Notebook Descriptions

The data_preprocessing and models folders contain the necessary data preprocessing and model architecture implementations used in the notebooks. Each notebook drives a stage in the workflow, from raw signal extraction to final performance analysis.

1. final_E_coli.ipynb

  • The ground truth datasets are datasets where either every cytosine was methylated or datasets where every cytosine was unmethylated
  • Prepare the oxford nanopore technologies (ONT) sequencing data to give to the model
  • Train the model (ConvNeXt or Transformer)
  • Evaluate the model (ROC curve, PR curve)
  • Get predictions

2. final_HX1.ipynb

  • Prepare whole-genome bisulphite sequencing data (WGBS) as the ground truth
  • Prepare the oxford nanopore technologies (ONT) sequencing data to give to the model
  • Train the model (ConvNeXt or Transformer)
  • Evaluate the model (ROC curve, PR curve)
  • Get predictions

3. calibration_Ecoli.ipynb`

  • Calibrate the predictions of the models using:
    • Isotonic regression
    • Platt scaling

4. calibration_HX1.ipynb

  • Calibrate the predictions of the models using:
    • Isotonic regression
    • Platt scaling

5. annotation_analyses.ipynb

  • Compare results of the models for the human data in the context of genome annotation

References

  • ConvNeXt: Liu, Zhuang & Mao, Hanzi & Wu, Chao-Yuan & Feichtenhofer, Christoph & Darrell, Trevor & Xie, Saining. (2022).

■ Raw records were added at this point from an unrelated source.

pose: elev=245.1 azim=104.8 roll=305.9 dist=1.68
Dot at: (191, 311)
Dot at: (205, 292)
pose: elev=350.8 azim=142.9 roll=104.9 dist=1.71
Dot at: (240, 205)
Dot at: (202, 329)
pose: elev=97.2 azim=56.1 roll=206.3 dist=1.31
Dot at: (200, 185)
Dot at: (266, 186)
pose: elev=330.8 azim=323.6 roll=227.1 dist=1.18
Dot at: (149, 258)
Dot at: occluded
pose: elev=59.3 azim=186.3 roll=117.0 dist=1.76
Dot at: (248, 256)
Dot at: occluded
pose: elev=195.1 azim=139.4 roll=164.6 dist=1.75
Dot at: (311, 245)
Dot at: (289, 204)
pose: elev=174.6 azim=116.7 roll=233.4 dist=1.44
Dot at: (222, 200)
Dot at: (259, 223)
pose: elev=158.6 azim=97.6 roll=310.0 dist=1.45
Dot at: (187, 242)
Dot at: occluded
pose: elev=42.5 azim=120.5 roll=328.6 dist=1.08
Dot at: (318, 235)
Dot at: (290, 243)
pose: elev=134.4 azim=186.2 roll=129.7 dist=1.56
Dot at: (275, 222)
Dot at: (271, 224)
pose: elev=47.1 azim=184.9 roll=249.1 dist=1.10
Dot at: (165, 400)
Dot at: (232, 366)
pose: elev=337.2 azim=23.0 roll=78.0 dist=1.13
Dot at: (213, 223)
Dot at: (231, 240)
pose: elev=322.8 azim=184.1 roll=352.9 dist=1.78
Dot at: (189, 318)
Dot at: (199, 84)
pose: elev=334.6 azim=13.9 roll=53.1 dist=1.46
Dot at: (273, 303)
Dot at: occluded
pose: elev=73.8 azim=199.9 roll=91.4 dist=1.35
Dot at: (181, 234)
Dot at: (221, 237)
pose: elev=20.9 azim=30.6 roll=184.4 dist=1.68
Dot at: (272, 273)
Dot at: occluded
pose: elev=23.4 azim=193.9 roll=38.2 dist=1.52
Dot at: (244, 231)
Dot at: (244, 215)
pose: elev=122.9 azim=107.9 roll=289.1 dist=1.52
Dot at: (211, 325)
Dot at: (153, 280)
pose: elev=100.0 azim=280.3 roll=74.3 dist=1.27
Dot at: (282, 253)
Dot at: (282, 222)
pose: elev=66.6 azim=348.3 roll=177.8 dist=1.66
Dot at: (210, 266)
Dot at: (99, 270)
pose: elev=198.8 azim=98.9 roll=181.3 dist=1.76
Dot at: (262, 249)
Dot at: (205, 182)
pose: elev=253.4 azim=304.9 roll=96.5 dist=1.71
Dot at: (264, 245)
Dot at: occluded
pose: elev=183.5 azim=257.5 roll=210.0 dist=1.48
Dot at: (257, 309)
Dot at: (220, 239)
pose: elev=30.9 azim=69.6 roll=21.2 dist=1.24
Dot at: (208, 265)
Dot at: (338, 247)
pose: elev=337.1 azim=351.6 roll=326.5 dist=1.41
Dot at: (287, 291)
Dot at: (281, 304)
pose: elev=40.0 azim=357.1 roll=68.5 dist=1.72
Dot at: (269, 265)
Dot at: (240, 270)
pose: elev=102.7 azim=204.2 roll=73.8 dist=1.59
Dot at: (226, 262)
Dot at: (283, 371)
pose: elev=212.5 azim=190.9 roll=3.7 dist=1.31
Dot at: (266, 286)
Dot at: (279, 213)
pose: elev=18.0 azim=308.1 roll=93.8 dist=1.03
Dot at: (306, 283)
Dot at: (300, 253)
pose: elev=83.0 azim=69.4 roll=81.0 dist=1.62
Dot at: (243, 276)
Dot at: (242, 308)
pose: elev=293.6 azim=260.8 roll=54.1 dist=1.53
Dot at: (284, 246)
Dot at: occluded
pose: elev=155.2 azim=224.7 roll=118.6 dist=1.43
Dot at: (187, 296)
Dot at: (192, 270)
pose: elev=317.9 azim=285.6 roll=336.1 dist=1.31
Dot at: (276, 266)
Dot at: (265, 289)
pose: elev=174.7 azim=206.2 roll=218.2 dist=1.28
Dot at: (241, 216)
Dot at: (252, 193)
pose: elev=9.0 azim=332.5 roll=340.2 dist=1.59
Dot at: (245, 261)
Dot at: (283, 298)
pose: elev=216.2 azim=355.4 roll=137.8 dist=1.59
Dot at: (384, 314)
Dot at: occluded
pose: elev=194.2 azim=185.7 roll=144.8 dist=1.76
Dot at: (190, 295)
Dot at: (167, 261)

A ConvNet for the 2020s. 11966-11976. https://doi.org/10.1109/CVPR52688.2022.01167.
  • Transformer: Vaswani, A., Shazeer, N., Parmar, N., Uszkoreit, J., Jones, L., Gomez, A. N., Kaiser, Ł., & Polosukhin, I. (2017). Attention is all you need. In Advances in Neural Information Processing Systems (NeurIPS 2017), 30. https://doi.org/10.48550/arXiv.1706.03762

License

This project is released under the MIT License. See LICENSE for details.